During World War II the Tollesbury area became important for the establishment of coastal defences to prevent enemy seaborne landing, and the Tollesbury Pier extension, was rejuvenated (having lain dormant since 1921) for the conveyance of construction materials for the defence works. At the peak of this activity four War Department locomotives were employed at Tollesbury Pier handling anti-aircraft ordnance mounted on railway wagons. Once again the importance of home food production meant that the fruit and vegetable businesses on the line increased their activity.

The end of the war led to the Tollesbury Pier extension once again falling into disuse.

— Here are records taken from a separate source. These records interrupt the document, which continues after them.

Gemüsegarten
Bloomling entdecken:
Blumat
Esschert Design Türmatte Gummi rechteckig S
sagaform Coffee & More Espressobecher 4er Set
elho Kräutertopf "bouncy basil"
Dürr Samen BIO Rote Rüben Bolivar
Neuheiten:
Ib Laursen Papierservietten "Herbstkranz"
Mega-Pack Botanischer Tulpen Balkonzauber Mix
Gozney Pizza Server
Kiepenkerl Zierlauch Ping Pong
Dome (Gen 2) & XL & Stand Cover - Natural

Most of the railways of Great Britain were taken into national ownership at the beginning of 1948, following the Transport Act 1947, and the Tollesbury branch was now part of British Railways. As at the grouping, there was little change observable locally at first. However passenger journeys on the line had reduced to between eight and ten persons daily, and it could hardly be overlooked that the passenger train service was losing money.

Accordingly, the last passenger journeys took place on 5 May 1951; closure was on 7 May 1951. This was followed by the withdrawal of goods facilities beyond Tudwick Road Siding, south of Tiptree, from 29 October 1951. The traffic on the residual branch was coal in and Tiptree jam products out.

This arrangement continued for some years, but was hardly sustainable, and the final revenue-earning run on the branch was from Tiptree on 28 September 1962. There is now no railway activity on the former line.

==Location list==

- Kelvedon Low Level; opened 1 October 1904; closed 7 May 1951;
- Feering Halt; opened 1 January 1934; closed 7 May 1951;
- Inworth; opened 1 May 1905; closed 7 May 1951;
- Tiptree; opened 1 October 1904; closed 7 May 1951;
- Tolleshunt Knights; 12 December 1910; closed 7 May 1951;
- Tolleshunt d’Arcy; opened 1 October 1904; closed 7 May 1951;
- Tollesbury; opened 1 October 1904; closed 7 May 1951;
- Tollesbury Pier; opened 15 May 1907; closed 18 July 1921.